30. Upon perusal of the aforesaid sections, it can be ascertained that the disputes between the respondent GHIMIT as well as GNIMIT and the employees including past employees can be adjudicated by the District Judge, Delhi only. Moreover, the employees of the respondent can file an appeal against the order of the learned District Judge within 60 days from the order.
31. This Court by way of various judgments has expressed its view that since the employees of educational institutes governed by the Act shall first exhaust the alternative remedy i.e., available under Section 32 and 33 of the Act before approaching this Court under its writ jurisdiction.
32. The Coordinate Bench of this Court in the judgment of Satpal Singh v. Delhi Sikh Gurdwara Management Committee & Anr1 delved on the existence of an alternative remedy under Section 32 and Section 33 of the Act and dismissed the writ petition as non- maintainable. The relevant portion of the judgment is reproduced herein below:
“10. It would thus be seen that the jurisdiction over disputes between DSGMC and its employees including past employees, as the disputes subject matter of the present petitions are, is first of the District Judge, Delhi and the Act also provides for a remedy to this Court against the orders of the District Judge.

#### WRITTEN TASK 1:
Duplicate the passage of the judgment excerpt from "32. The Coordinate" up to and including "the District Judge.".

#### DATA LISTING:
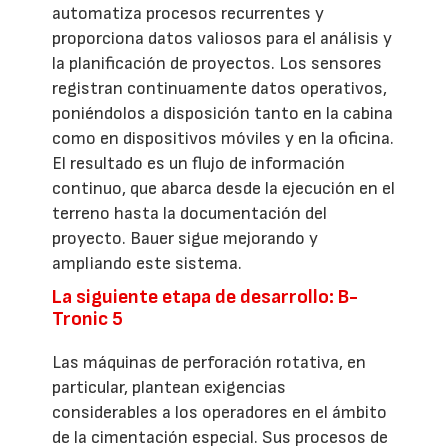
automatiza procesos recurrentes y
proporciona datos valiosos para el análisis y
la planificación de proyectos. Los sensores
registran continuamente datos operativos,
poniéndolos a disposición tanto en la cabina
como en dispositivos móviles y en la oficina.
El resultado es un flujo de información
continuo, que abarca desde la ejecución en el
terreno hasta la documentación del
proyecto. Bauer sigue mejorando y
ampliando este sistema.
La siguiente etapa de desarrollo: B-
Tronic 5
Las máquinas de perforación rotativa, en
particular, plantean exigencias
considerables a los operadores en el ámbito
de la cimentación especial. Sus procesos de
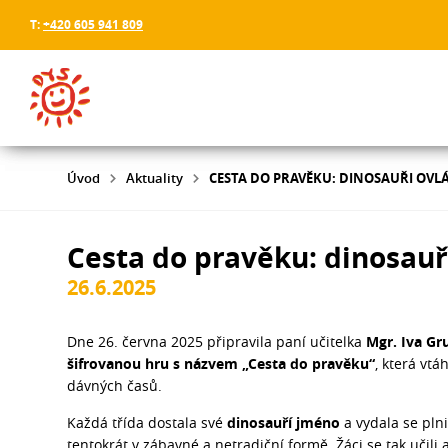
T:
+420 605 941 809
Úvod
Aktuality
CESTA DO PRAVĚKU: DINOSAUŘI OVLÁ
Cesta do pravěku: dinosauři
26.6.2025
Dne 26. června 2025 připravila paní učitelka
Mgr. Iva G
šifrovanou hru s názvem „Cesta do pravěku“
, která vt
dávných časů.
Každá třída dostala své
dinosauří jméno
a vydala se plni
tentokrát v zábavné a netradiční formě. Žáci se tak učili ak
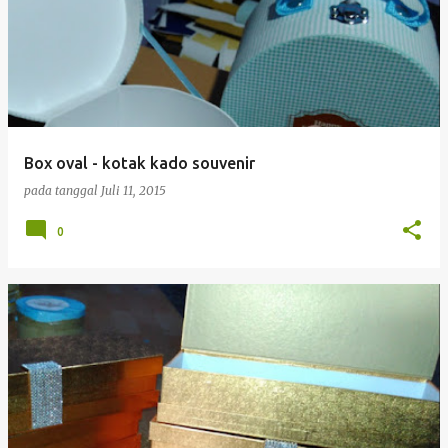
Box oval - kotak kado souvenir
pada tanggal
Juli 11, 2015
0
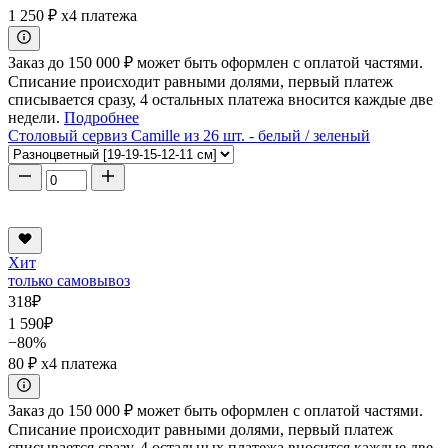
1 250 ₽
x4 платежа
Заказ до 150 000 ₽ может быть оформлен с оплатой частями.
Списание происходит равными долями, первый платеж
списывается сразу, 4 остальных платежа вносится каждые две
недели.
Подробнее
Столовый сервиз Camille из 26 шт. - белый / зеленый
Хит
только самовывоз
318
₽
1 590
₽
−80%
80 ₽
x4 платежа
Заказ до 150 000 ₽ может быть оформлен с оплатой частями.
Списание происходит равными долями, первый платеж
списывается сразу, 4 остальных платежа вносится каждые две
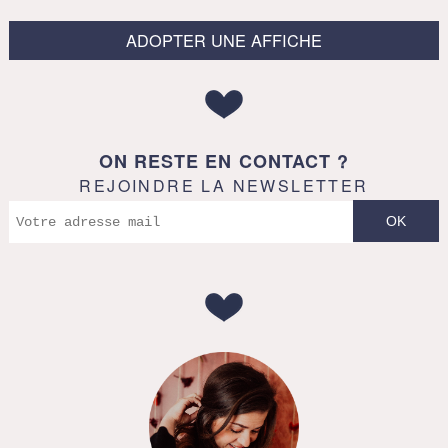
ADOPTER UNE AFFICHE
ON RESTE EN CONTACT ?
REJOINDRE LA NEWSLETTER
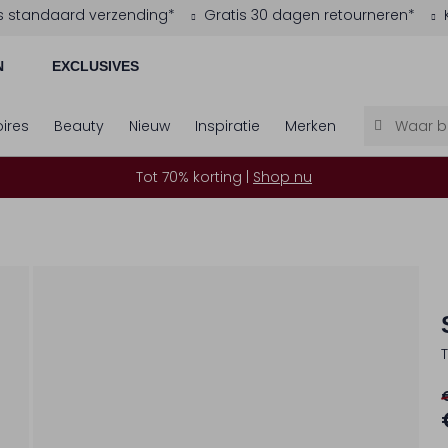
s standaard verzending*
Gratis 30 dagen retourneren*
N
EXCLUSIVES
ires
Beauty
Nieuw
Inspiratie
Merken
Tot 70% korting |
Shop nu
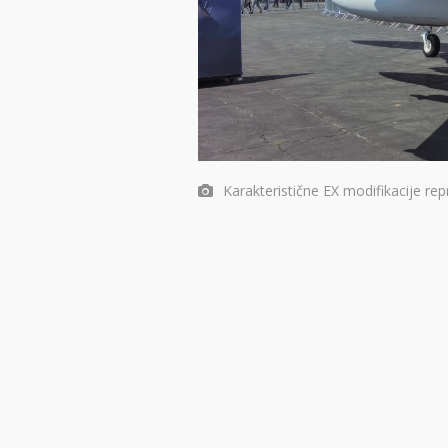
Karakteristične EX modifikacije rep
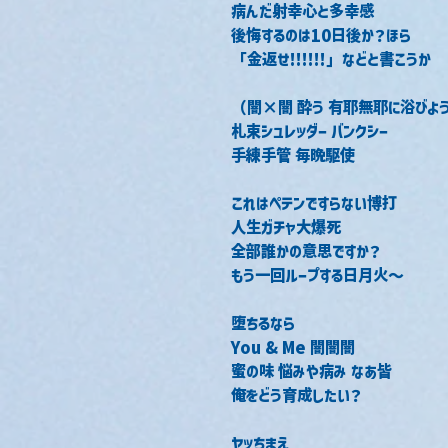
病んだ射幸心と多幸感
後悔するのは10日後か？ほら
「金返せ!!!!!!」などと書こうか
（闇×闇 酔う 有耶無耶に浴びよ
札束シュレッダー バンクシー
手練手管 毎晩駆使
これはペテンですらない博打
人生ガチャ大爆死
全部誰かの意思ですか？
もう一回ループする日月火～
堕ちるなら
You & Me 闇闇闇
蜜の味 悩みや病み なあ皆
俺をどう育成したい？
ヤッちまえ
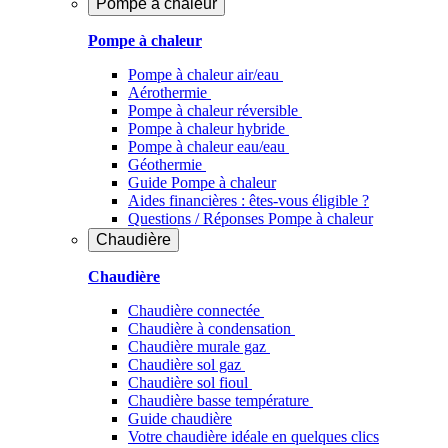
Pompe à chaleur
Pompe à chaleur
Pompe à chaleur air/eau
Aérothermie
Pompe à chaleur réversible
Pompe à chaleur hybride
Pompe à chaleur​ eau/eau
Géothermie
Guide Pompe à chaleur
Aides financières : êtes-vous éligible ?
Questions / Réponses Pompe à chaleur
Chaudière
Chaudière
Chaudière connectée
Chaudière à condensation
Chaudière murale gaz
Chaudière sol gaz
Chaudière sol fioul
Chaudière basse température
Guide chaudière
Votre chaudière idéale en quelques clics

#### WRITTEN TASK 2:
In the listing, write out the lines from its start up to and including the line with "ampliando este sistema.", replacing "datos" with "registros" and changing nothing else. Give only those lines and omit the pictures.

#### YOUR RESPONSE 1:
32. The Coordinate Bench of this Court in the judgment of Satpal Singh v. Delhi Sikh Gurdwara Management Committee & Anr1 delved on the existence of an alternative remedy under Section 32 and Section 33 of the Act and dismissed the writ petition as non- maintainable. The relevant portion of the judgment is reproduced herein below:
“10. It would thus be seen that the jurisdiction over disputes between DSGMC and its employees including past employees, as the disputes subject matter of the present petitions are, is first of the District Judge, Delhi and the Act also provides for a remedy to this Court against the orders of the District Judge.

#### YOUR RESPONSE 2:
automatiza procesos recurrentes y
proporciona registros valiosos para el análisis y
la planificación de proyectos. Los sensores
registran continuamente registros operativos,
poniéndolos a disposición tanto en la cabina
como en dispositivos móviles y en la oficina.
El resultado es un flujo de información
continuo, que abarca desde la ejecución en el
terreno hasta la documentación del
proyecto. Bauer sigue mejorando y
ampliando este sistema.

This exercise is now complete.